Uçakların havalanmaması için harekete geçtik. Üste, devletimizin düşmana karşı son çare olarak kullanacağı mühimmat yüklü uçaklar bulunuyordu. 4 uçak İstanbul’u, 3 uçak Ankara’yı havaya uçurmaya yeterdi.”
Ertürk, tarlalardaki samanları ve mahsulleri yakan Kazanlılarla birlikte uçakların kalkmasına izin vermediklerini belirterek, üssün hainler tarafından kullanılamaz hale getirilmesi için yakıt tankerini patlatmayı bile düşündüklerini söyledi.
Bağcılar Belediyesi’nin M. Akif Ersoy Kültür Merkezi’nde düzenlediği Hayatın İçinden Söyleşi Programı’nın bu ayki konuğu Ankara Kazan Belediye Başkanı Lokman Ertürk oldu.
○ ○ ○ ○ ○ ○ ○
- [Alıştırma Bölümleri]
1. Kaynak metne göre şu soruları yanıtlayınız:
(a) İstanbul'u havaya uçurmaya kaç uçağın yeteceği belirtilmektedir?
(b) Ertürk, üssün kullanılamaz hale getirilmesi için neyi patlatmayı düşündüklerini söylemektedir?
(c) Hayatın İçinden Söyleşi Programı hangi kültür merkezinde düzenlenmiştir?
2. Lokman Ertürk'ün söyleşisini aktaran kaynak metni, son cümlesinin ardından sürdürünüz.
Aşağıdaki veriler başka bir kaynaktan alınmıştır.

- [Aşağıdaki Veriler]
○ ○ ○ ○ ○ ○ ○
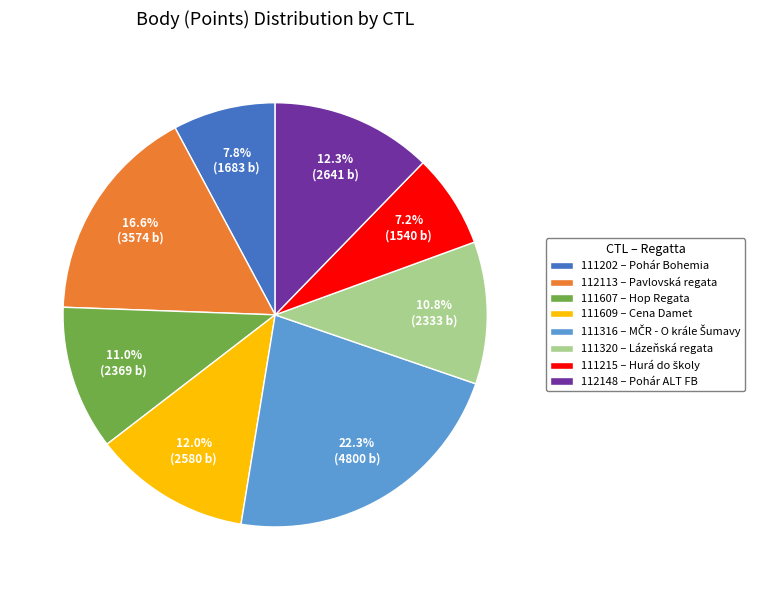

To the nearest percent, what is the difference between the 111316 and 111607 slice percentages?

11%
○ ○ ○ ○ ○ ○ ○
- [Alıştırma Sonuçları]
1.
(a) 4 uçak
(b) Yakıt tankerini
(c) M. Akif Ersoy Kültür Merkezi'nde

2.
Yazar Demet Tezcan’ın moderatörlüğünde düzenlenen programda 15 Temmuz darbe girişimi sırasında Akıncılar Üssü’nde ilçe sakinleriyle birlikte verdikleri destansı mücadeleyi anlattı.
Konuşmasına 15 Temmuz’da saat 22.00 sıraları sosyal medyadan köprünün askerlerce kapatıldığını ve bazı gariplikler yaşandığını öğrendiklerini belirterek başlayan Ertürk, ilk başlarda, ekonomisi büyüyen, gelişen, ve halkın seçtiği bir Cumhurbaşkanı tarafından yönetilen bir ülkede bu yüzyılda darbe girişimi olamayacağını düşündüklerini söyledi. Ancak, Cumhurbaşkanı Recep Tayyip Erdoğan’ın CNN Türk televizyonundan yaptığı çağrı ile darbe girişimi olduğunu anladıklarını belirten Ertürk, bunun üzerine harekete geçtiklerini kaydetti.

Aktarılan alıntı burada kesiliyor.